===== Reading passage

When Bonnie asks about the Thirteen, Rip states that the capsules have failed and that the Thirteen have been pulled back into history which is rebuilding around them. The Thirteen are revealed to be various individuals related to the Golden Age. Rip says that they should pray that they will reintegrate back into the 1940s without incident. When Bonnie asks about the Justice Society of America, Rip states that they will have to handle Per Degaton. In the Watchmen reality, a girl named Cleopatra Pak meets Bubastis as they fail to enter a building. Cleopatra, now under the alias of "Nostalgia", states that they will have to find the Watchman another way.

==Publication==
The Flashpoint Beyond comic book limited series was written by Geoff Johns, Jeremy Adams and Tim Sheridan, while the illustrations were provided by Eduardo Risso (who drew only the zero issue of the comic book), Xermánico and Mikel Janín. It was also lettered by Rob Leigh and colored by Trish Mulvihill, Romulo Fajardo Jr. and Jordie Bellaire. Flashpoint Beyond was officially announced by DC Comics in January 2022 as the sequel to the limited series Flashpoint (2011), which was originally written by Johns and drawn by Andy Kubert. Comprising seven issues released by DC at monthly intervals, Flashpoint Beyond began publishing on April 12 and ended on October 18 of the same year.

===Issues===

| Issue | Title | Publication date | Ref. |
|---|---|---|---|
| #0 | "The Clockwork Killer: Prologue" | April 12, 2022 |  |
| #1 | "The Clockwork Killer: Chapter One" | May 3, 2022 |  |
| #2 | "The Clockwork Killer: Chapter Two: Gilda the Good Witch" | June 7, 2022 |  |
| #3 | "The Clockwork Killer: Chapter Three: The Secret of the Super-Man" | July 5, 2022 |  |
| #4 | "The Clockwork Killer: Chapter Four: The Other Side of the Wall" | August 2, 2022 |  |
| #5 | "The Clockwork Killer: Chapter Five: The Joke's on Me" | September 6, 2022 |  |
| #6 | "The Clockwork Killer: Chapter Six: The Th13teen Club" | October 18, 2022 |  |

=== Collected Editions ===
- Flashpoint Beyond (collects Flashpoint Beyond #0-6, 280 pages, softcover, December 13, 2022, ISBN 9781779517371)

==========

## Activities
1. In the Flashpoint Beyond passage, who lettered the comic book series?
2. Summarize the Flashpoint Beyond passage in two sentences.
3. Resume the Flashpoint Beyond passage from the point where it stops.
The items below come from a different source than the Flashpoint Beyond passage.

===== Extracted material

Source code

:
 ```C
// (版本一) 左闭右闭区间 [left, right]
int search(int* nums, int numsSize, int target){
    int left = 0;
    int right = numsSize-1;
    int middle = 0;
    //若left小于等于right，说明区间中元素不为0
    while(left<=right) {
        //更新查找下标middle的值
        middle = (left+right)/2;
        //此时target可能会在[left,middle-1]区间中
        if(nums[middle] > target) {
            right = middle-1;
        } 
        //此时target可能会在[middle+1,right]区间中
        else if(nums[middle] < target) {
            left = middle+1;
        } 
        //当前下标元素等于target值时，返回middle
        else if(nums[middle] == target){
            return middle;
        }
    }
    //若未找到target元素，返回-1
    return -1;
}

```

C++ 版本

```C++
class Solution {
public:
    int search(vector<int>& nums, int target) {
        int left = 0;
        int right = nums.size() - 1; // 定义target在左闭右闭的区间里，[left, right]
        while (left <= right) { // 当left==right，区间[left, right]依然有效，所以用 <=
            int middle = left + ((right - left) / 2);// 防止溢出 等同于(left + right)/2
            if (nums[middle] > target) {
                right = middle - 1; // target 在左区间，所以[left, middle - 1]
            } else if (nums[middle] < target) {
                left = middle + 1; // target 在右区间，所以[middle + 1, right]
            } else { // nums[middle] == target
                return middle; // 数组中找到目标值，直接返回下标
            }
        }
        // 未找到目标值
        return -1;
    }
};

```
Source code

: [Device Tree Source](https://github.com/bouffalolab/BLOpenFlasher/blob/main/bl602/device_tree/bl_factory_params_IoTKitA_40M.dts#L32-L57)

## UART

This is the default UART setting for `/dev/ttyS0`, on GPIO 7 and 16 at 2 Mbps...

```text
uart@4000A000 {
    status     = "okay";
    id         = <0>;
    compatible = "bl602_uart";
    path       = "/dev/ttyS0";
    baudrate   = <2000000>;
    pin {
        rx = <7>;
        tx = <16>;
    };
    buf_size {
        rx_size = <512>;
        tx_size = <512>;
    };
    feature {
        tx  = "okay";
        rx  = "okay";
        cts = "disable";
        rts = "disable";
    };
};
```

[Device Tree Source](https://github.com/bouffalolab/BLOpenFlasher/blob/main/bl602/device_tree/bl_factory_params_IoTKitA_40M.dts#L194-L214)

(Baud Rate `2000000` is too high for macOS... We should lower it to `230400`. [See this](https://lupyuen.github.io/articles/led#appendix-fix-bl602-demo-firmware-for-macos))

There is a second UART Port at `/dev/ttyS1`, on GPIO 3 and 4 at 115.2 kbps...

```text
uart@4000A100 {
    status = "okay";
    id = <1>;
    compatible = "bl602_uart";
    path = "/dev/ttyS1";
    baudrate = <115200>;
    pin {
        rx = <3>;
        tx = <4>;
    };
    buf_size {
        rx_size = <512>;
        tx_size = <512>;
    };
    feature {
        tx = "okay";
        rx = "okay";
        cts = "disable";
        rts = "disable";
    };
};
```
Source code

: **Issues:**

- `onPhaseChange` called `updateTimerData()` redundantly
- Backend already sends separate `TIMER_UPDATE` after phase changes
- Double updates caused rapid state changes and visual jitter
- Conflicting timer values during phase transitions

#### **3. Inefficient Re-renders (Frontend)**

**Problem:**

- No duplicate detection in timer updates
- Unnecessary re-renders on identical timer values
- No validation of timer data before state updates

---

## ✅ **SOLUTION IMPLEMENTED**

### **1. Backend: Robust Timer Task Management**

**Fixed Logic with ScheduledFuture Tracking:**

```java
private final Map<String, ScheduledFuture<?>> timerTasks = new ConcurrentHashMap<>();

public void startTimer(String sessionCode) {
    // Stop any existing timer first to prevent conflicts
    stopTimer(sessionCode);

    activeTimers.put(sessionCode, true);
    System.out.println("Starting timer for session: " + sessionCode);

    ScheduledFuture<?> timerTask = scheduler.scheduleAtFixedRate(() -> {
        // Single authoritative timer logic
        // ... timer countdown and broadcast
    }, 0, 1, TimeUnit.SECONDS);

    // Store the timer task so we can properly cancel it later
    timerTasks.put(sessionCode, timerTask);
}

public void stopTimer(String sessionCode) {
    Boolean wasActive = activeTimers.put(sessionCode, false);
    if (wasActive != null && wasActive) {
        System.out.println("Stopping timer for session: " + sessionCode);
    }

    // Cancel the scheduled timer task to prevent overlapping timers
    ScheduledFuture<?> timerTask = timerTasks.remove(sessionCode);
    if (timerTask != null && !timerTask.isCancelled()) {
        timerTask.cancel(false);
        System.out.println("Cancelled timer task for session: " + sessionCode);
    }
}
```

==========

## Results by task
1. Rob Leigh lettered it.

2. Flashpoint Beyond, a limited series written by Geoff Johns, Jeremy Adams and Tim Sheridan, was announced by DC Comics in January 2022 as the sequel to Flashpoint (2011). Its seven issues appeared monthly from April 12 to October 18, 2022, and were collected in a softcover edition on December 13, 2022.

3.
==Reception==
According to Comic Book Roundup, Flashpoint Beyond received an average score of 8.1 out of 10. Reviewing Flashpoint Beyond, Sam Stone of Comic Book Resources stated: "Flashpoint Beyond picks up and remixes where the original miniseries left off, exploring a version of the story where The Flash never swooped in to save the day. The creative team is firing on all cylinders as they explore this dark twist on the DCU from the perspective of its Batman".

==Future==
In April 2022, Johns said that the sixth and final issue of Flashpoint Beyond would serve as the basis for the creation of several new DC titles: "There will be books and stories that spin out of [Flashpoint Beyond] into the greater DCU, some of them featuring characters that haven't been at the forefront for quite a while that I'm excited to see. But it'll do it in a very focused way on this side of history and time. But it is a storyline that is going to explore hopefully a different facet of the DCU that we haven't seen for a while".